Partecipanti al progetto FRIDAS durante un laboratorio tra arte e rugby

Adolescenti protagonisti tra gamification, video e sport inclusivo

Il progetto coinvolge ragazze e ragazzi tra i 12 e i 17 anni in un percorso che combina gamification, pratiche artistiche partecipative e attività sportive, rendendoli protagonisti di un processo creativo collettivo. Attraverso le pratiche di empatia corporea sviluppate dalla squadra Wheelchair Rugby ASD Romanes e la ricerca audiovisiva dei Monkeys Video Lab, gli adolescenti saranno guidati in un lavoro sul corpo, sulla relazione con l’altro e sulla rappresentazione delle proprie esperienze.
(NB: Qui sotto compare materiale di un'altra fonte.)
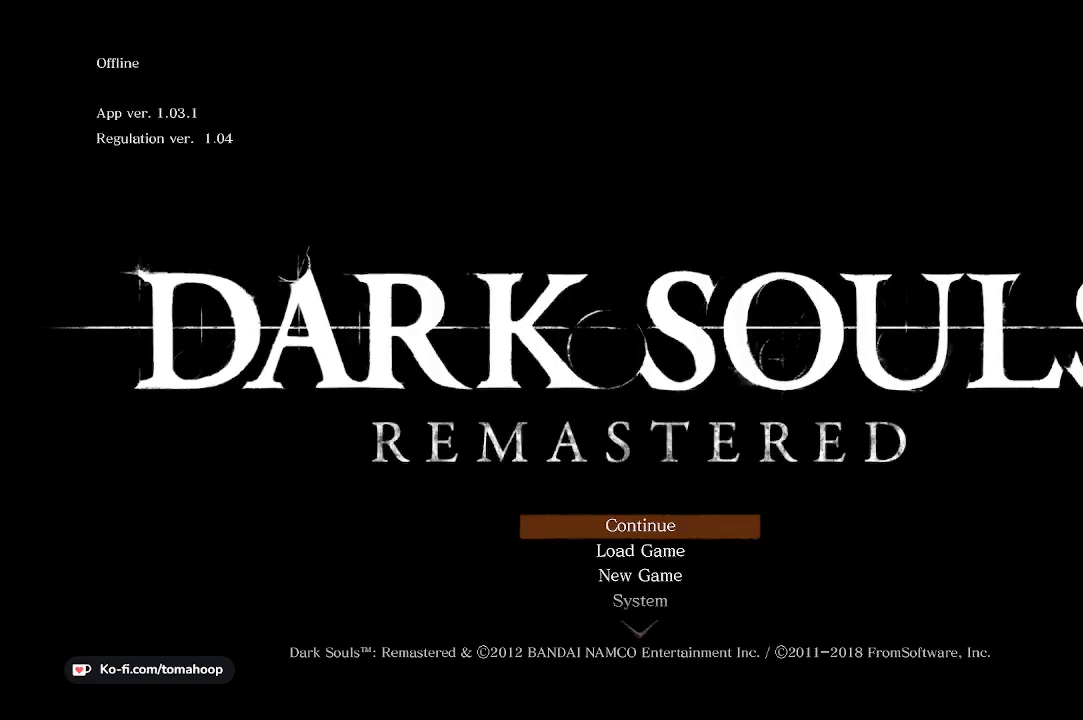
{"buttons": [], "left_stick": "center", "right_stick": "center", "events": [[367, "A", "down"], [400, "A", "up"]]}
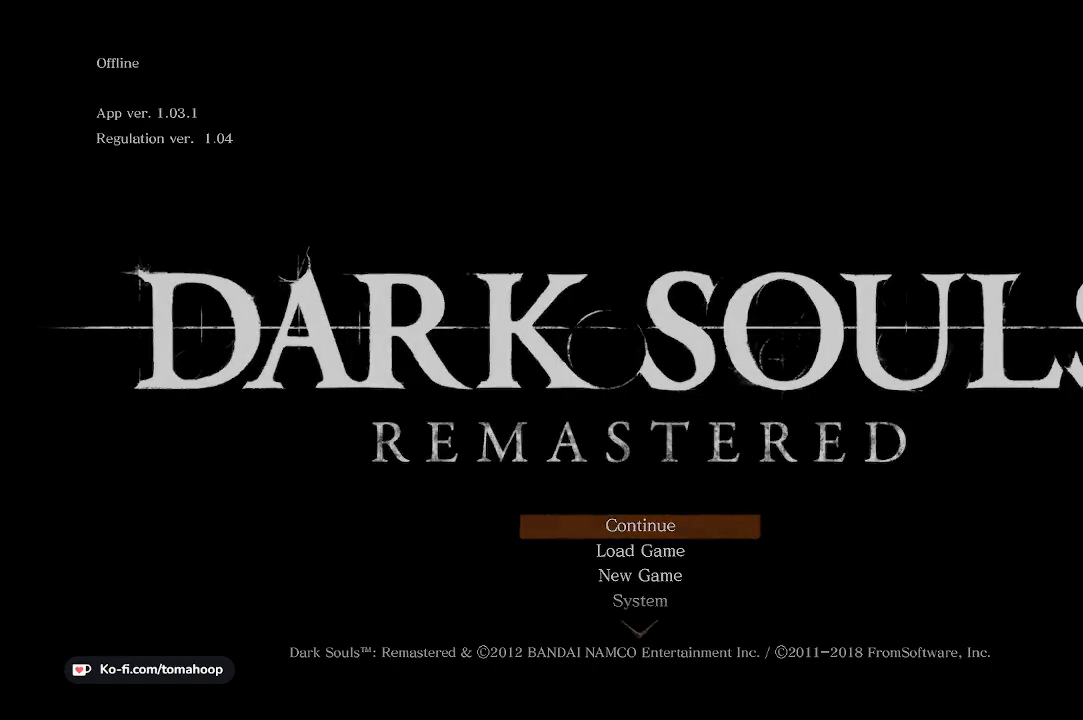
{"buttons": [], "left_stick": "center", "right_stick": "center", "events": []}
I Monkeys Video Lab, collettivo di produzione audiovisiva fondato nel 2018 da Simone Nazzareno Valente, Alessio Rucchetta e Valerio Sammartino, attiveranno la dimensione concettuale e creativa del progetto attraverso laboratori e processi di produzione filmica. Il percorso condurrà nel 2027 alla realizzazione di un’installazione multimediale immersiva, pensata per coinvolgere il pubblico in un’esperienza partecipativa che intreccia immagini, suoni e narrazioni sviluppate insieme ai giovani partecipanti.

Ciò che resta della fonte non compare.